Many innovation stories run into legal or regulatory snags because documentation lags behind best practices or hazard assessments. Here, careful batch reporting and real-time updates on impurity profiles lend credence and assurance, reducing compliance headaches. The willingness to acknowledge failures and pursue improvements reflects a professional culture driven by evidence, not just marketing gloss.
Readers involved in high-stakes research already know which pain points matter most—lost productivity, unplanned costs, and setbacks during late-stage development. Here, the best solutions rarely boil down to just the molecule itself, but rather the infrastructure supporting reliable use. Open, prompt communication from suppliers, quick-turn technical guidance, and transparent feedback loops support teams chasing tight budgets and rigorous milestones.

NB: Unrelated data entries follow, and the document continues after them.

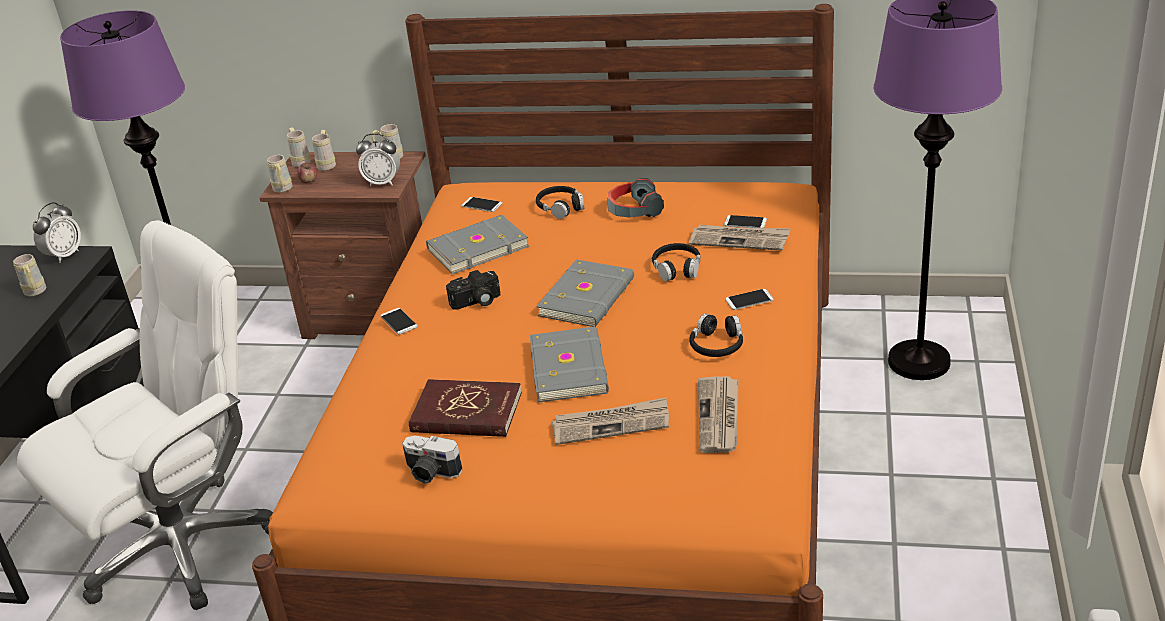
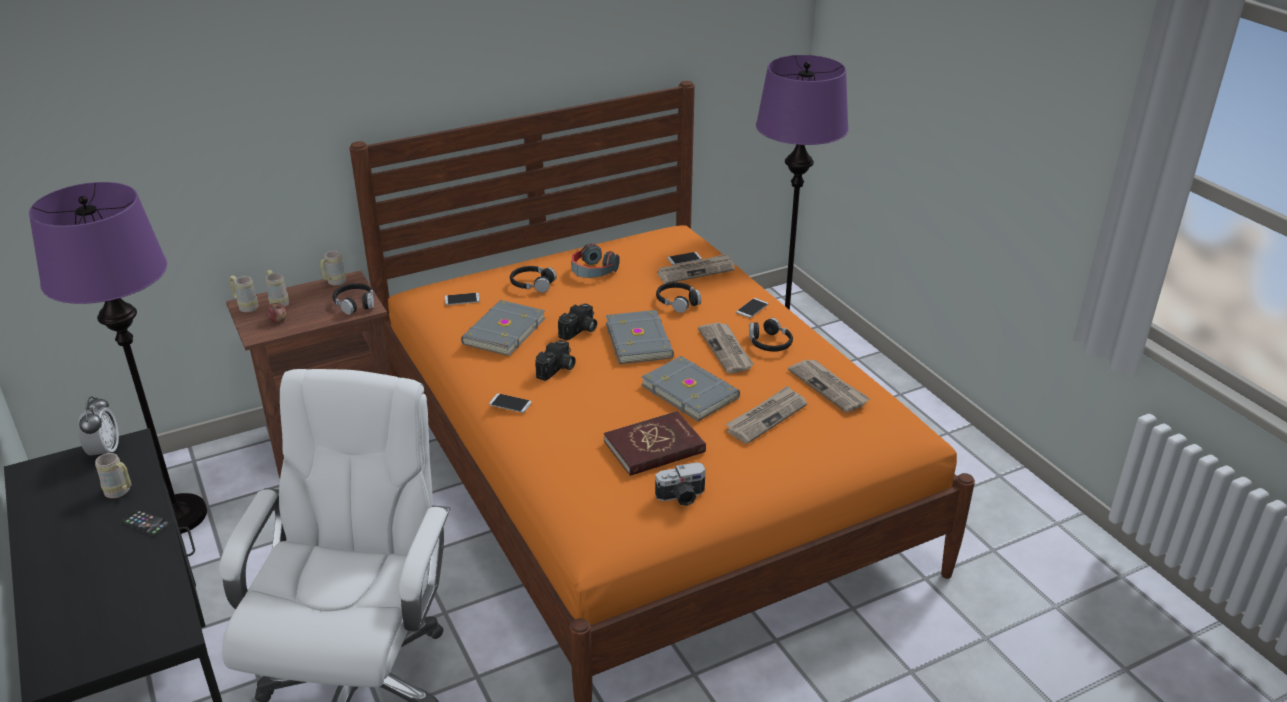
camera: 40 degrees left, 0 degrees up
(21, 324) = (146, 523): none -> phone
(283, 190) = (261, 334): beige mug -> none
(383, 182) = (355, 303): alarm clock -> black headphones
(544, 269) = (579, 331): none -> camera
(662, 337) = (726, 349): none -> newspaper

My experience shows that gathering usage data, combining it with independent analytical evidence, and keeping doors open for fieldtesting feedback, helps head off recurring problems. This way, both suppliers and customers avoid surprises, ensuring that quality won’t slip or that new formulations will address real user needs. Adoption rates often spike after initial cautious trials turn up more good news than setbacks—the kind of result that moves a compound from experimental status to portfolio staple.
Industries that depend on consistent, high-purity intermediates don’t stand still. Future user demands will likely press for even greater transparency, faster order fulfillment, and data-rich documentation stretching from batch records to trace impurity analyses. As work regulations and environmental considerations continue to evolve, only molecules with a proven track record and adaptability will remain at the forefront.
From my vantage point, 2-(2,4-Dichloro-5-fluorobenzoyl)-3-cyclopropylaminoacrylic Acid Ethyl Ester represents more than just a shelf-bound specialty chemical. Its progress, built on the careful alignment of functional groups, user-centered documentation, and practical supply practices, provides a compelling example of how science advances step by step. With each success story, every batch shipped and used as planned, the field strengthens its commitment to both excellence and responsibility. This kind of reliability, backed by documented experience and keen responsiveness to professional needs, earns lasting trust in a market crowded by fleeting trends and empty labels.